**What to work on**
Apart from the pictures, every entry should be reproduced exactly.

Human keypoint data
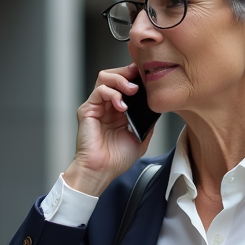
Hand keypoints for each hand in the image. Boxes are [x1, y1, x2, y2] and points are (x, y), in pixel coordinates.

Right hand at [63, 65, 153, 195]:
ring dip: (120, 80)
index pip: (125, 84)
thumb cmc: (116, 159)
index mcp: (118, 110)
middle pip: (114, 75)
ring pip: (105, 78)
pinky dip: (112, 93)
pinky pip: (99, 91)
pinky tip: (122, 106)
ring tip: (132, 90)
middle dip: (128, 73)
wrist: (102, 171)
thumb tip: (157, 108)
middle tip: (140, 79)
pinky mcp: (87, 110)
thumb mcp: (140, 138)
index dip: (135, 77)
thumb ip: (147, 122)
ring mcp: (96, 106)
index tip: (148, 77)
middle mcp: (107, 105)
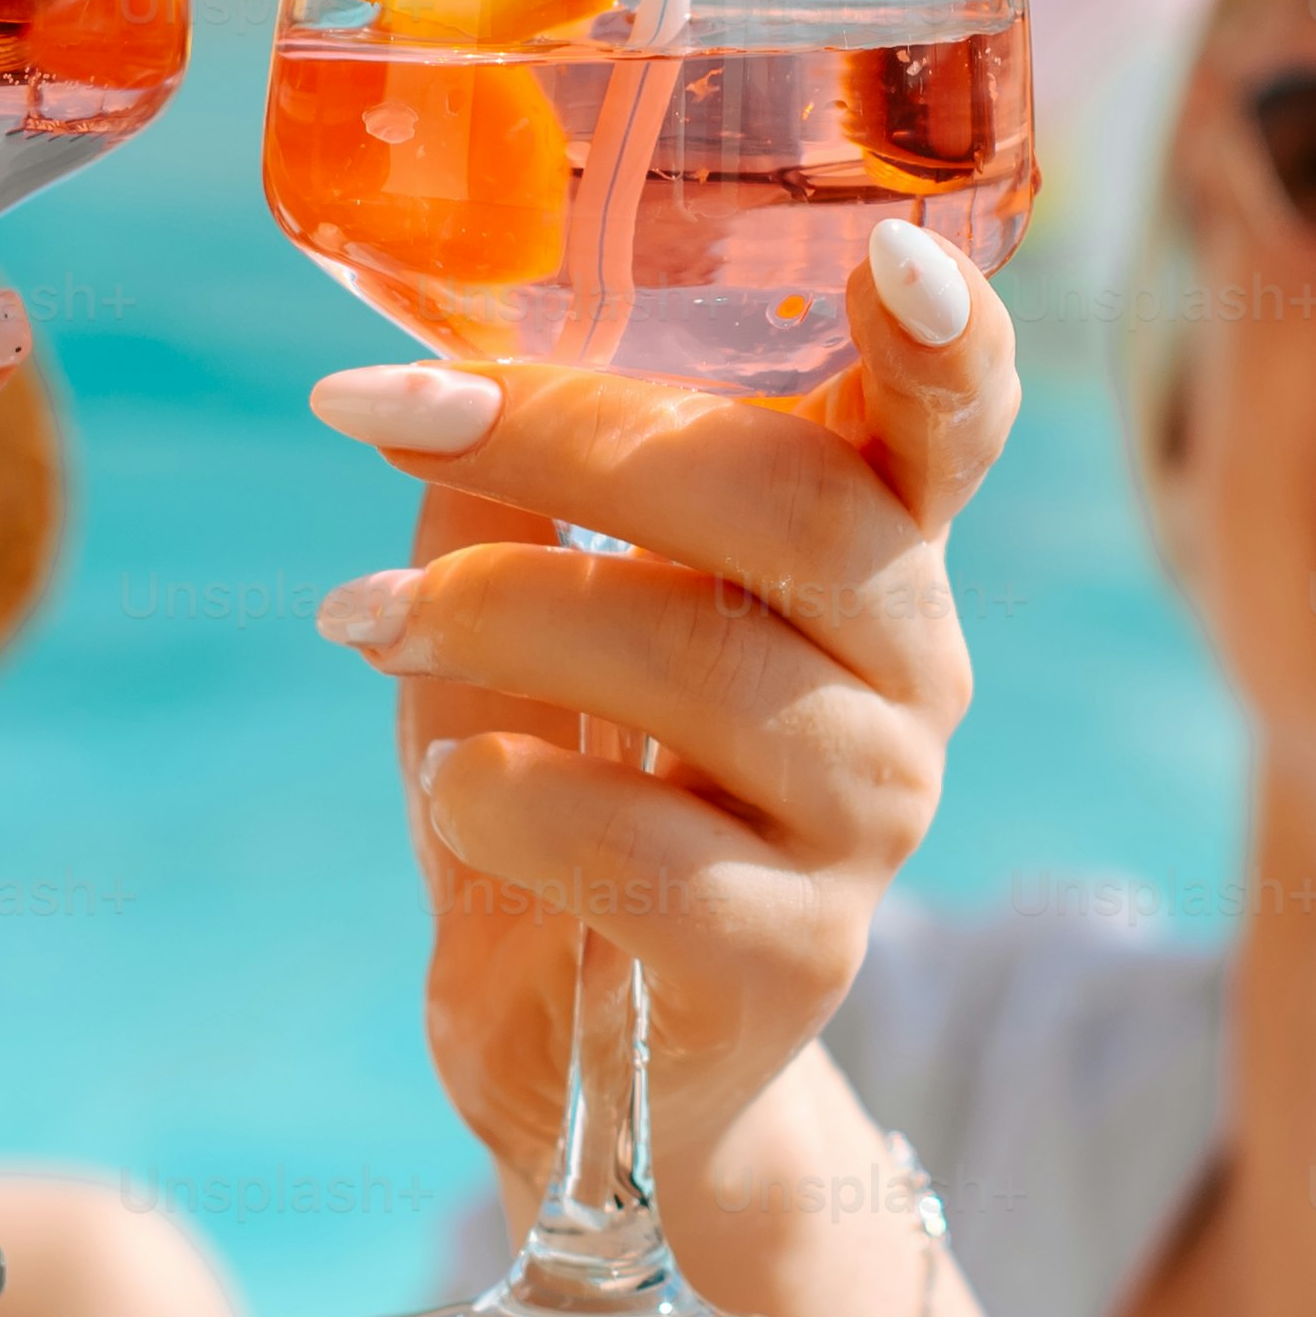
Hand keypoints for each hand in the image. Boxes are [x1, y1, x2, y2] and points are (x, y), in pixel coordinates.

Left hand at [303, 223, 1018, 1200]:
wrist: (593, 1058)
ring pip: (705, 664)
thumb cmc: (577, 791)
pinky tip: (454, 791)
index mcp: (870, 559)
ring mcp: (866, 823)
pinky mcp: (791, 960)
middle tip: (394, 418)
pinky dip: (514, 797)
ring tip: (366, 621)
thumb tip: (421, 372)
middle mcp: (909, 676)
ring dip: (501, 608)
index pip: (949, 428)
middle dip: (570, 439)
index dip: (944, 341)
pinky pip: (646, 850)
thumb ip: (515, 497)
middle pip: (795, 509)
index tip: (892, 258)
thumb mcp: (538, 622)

**Response**
Hand keypoints for each hand in the image. Boxes are [x1, y1, x2, y2] and points are (x, y), in pixel coordinates.

Right hand at [63, 65, 153, 195]:
ring dip: (120, 80)
index pip: (125, 84)
thumb cmc: (116, 159)
index mcp: (118, 110)
middle pip: (114, 75)
ring pip: (105, 78)
pinky dip: (112, 93)
pinky pip: (99, 91)
pinky tip: (122, 106)
ring tip: (132, 90)
middle dip: (128, 73)
wrist: (102, 171)
thumb tip: (157, 108)
middle tip: (140, 79)
pinky mcp: (87, 110)
thumb mcp: (140, 138)
index dip: (135, 77)
thumb ip: (147, 122)
ring mcp: (96, 106)
index tip: (148, 77)
middle mcp: (107, 105)
Hand keypoints for each hand in the image. Boxes are [x1, y1, x2, y2] and points are (x, y), in pixel coordinates.

Left hand at [303, 223, 1018, 1200]:
wrist: (593, 1058)
ring pip: (705, 664)
thumb cmc: (577, 791)
pinky tip: (454, 791)
index mcp: (870, 559)
ring mcp: (866, 823)
pinky mcp: (791, 960)
middle tip: (394, 418)
pinky dip: (514, 797)
ring tip: (366, 621)
thumb tip: (421, 372)
middle mcp: (909, 676)
ring dip: (501, 608)
index pip: (949, 428)
middle dip: (570, 439)
index dip: (944, 341)
pinky pip: (646, 850)
thumb ip: (515, 497)
middle pip: (795, 509)
index tip: (892, 258)
thumb mcp: (538, 622)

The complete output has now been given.